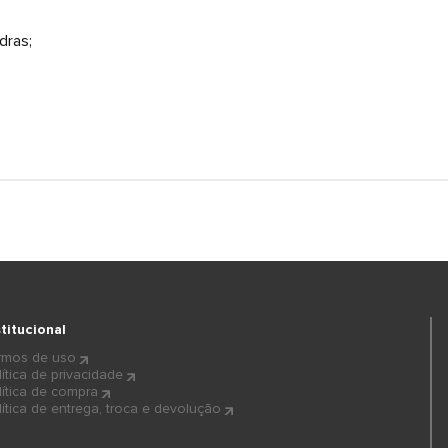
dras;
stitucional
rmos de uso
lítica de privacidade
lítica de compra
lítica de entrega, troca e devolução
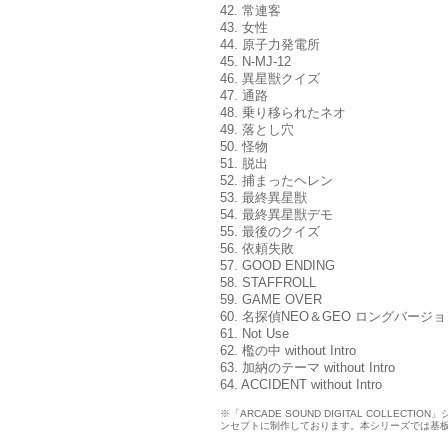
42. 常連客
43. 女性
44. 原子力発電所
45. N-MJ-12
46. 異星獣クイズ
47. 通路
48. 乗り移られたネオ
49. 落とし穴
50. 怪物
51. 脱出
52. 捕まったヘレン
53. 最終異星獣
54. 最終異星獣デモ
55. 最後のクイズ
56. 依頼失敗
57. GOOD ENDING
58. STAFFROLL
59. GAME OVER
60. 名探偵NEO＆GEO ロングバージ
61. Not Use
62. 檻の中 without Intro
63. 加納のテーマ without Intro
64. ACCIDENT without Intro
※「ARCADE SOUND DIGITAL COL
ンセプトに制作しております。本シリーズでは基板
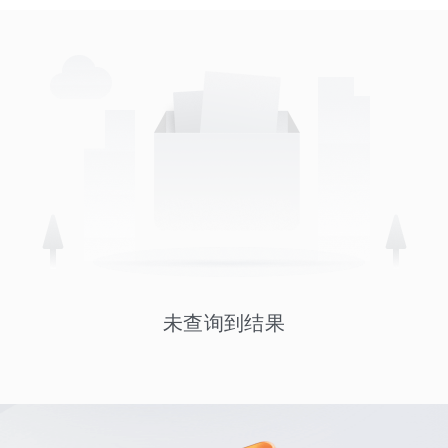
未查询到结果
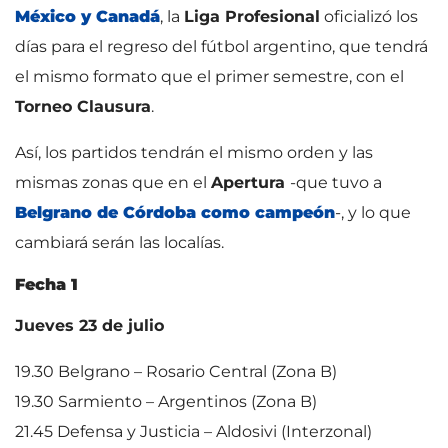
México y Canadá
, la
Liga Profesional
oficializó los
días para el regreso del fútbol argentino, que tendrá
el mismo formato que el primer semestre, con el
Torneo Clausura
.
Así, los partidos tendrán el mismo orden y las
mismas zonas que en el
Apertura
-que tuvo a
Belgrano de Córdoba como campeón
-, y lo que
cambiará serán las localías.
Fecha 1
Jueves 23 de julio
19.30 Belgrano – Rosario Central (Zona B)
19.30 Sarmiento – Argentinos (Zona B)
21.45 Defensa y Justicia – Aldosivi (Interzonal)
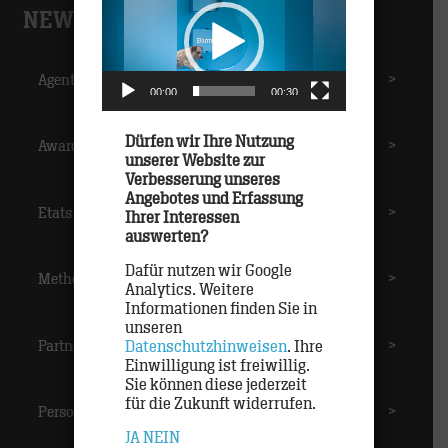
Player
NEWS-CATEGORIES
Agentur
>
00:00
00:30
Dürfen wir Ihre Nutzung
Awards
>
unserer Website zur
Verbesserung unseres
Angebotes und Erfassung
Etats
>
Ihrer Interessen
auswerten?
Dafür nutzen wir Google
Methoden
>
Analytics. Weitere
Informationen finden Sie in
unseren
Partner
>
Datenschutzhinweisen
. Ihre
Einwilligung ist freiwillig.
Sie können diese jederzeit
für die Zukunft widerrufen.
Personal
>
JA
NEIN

····················

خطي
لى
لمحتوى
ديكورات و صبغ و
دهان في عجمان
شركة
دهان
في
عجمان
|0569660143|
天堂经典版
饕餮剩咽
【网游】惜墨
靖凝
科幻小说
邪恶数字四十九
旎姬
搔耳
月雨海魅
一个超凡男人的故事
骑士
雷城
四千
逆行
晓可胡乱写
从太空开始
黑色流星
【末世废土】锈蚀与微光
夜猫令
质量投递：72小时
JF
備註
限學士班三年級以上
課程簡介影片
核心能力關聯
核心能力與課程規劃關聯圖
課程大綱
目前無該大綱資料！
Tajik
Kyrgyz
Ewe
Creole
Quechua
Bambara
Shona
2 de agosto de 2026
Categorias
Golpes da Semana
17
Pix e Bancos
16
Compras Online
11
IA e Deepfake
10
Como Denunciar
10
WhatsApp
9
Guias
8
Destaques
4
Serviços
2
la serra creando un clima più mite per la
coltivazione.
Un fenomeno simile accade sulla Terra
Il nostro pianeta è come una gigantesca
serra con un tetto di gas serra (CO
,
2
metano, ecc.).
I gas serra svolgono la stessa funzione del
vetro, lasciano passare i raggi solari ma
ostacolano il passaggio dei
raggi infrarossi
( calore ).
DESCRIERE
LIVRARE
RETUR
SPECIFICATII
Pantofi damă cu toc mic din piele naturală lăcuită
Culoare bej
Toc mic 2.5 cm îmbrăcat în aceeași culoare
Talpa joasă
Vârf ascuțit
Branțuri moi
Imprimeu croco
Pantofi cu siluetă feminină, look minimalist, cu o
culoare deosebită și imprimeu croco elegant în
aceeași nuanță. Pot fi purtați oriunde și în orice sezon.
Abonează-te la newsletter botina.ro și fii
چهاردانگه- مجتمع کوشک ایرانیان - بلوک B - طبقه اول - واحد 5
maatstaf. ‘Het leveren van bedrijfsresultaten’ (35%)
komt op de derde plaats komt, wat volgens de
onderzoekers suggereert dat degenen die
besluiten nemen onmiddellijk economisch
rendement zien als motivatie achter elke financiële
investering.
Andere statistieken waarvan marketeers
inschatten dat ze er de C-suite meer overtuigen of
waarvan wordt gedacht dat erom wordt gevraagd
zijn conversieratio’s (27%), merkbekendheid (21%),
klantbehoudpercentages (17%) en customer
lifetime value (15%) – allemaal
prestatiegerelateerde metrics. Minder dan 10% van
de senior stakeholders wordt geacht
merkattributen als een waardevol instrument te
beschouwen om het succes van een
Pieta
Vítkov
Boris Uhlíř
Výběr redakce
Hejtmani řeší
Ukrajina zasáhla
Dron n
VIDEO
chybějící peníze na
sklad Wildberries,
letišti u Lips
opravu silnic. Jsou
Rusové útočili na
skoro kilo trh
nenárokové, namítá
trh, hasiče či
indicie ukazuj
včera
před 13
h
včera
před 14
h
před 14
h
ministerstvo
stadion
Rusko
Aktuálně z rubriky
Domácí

····················

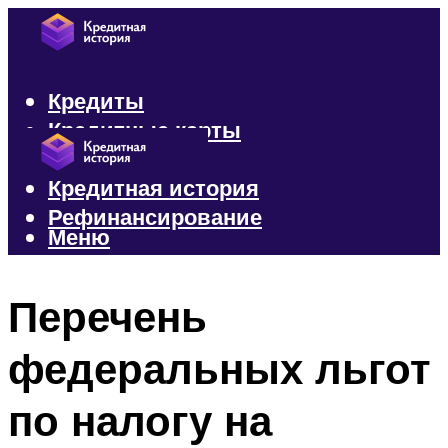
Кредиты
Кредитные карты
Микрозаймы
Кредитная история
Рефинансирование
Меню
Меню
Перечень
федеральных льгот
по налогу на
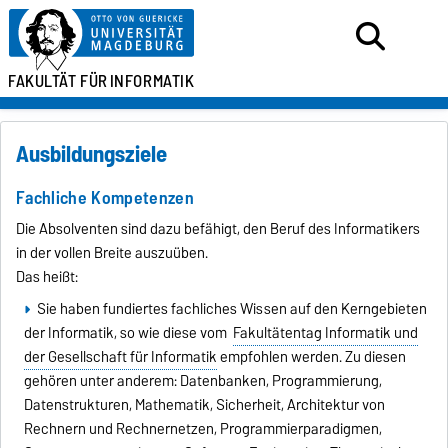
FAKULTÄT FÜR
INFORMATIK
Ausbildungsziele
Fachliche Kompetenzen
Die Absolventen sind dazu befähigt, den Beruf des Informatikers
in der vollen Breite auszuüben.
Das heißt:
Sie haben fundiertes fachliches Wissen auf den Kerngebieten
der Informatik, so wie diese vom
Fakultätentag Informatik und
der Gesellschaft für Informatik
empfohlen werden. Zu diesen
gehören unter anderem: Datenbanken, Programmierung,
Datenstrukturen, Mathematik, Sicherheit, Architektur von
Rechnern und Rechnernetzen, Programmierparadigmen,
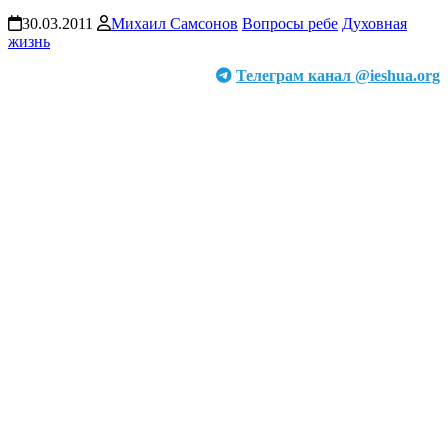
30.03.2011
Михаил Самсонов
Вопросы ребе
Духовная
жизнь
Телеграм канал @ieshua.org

····················

● **What you have to do**:
Indicate how many lines in the records above include the word "Belgrano", giving no other content.

● **Task response**:
2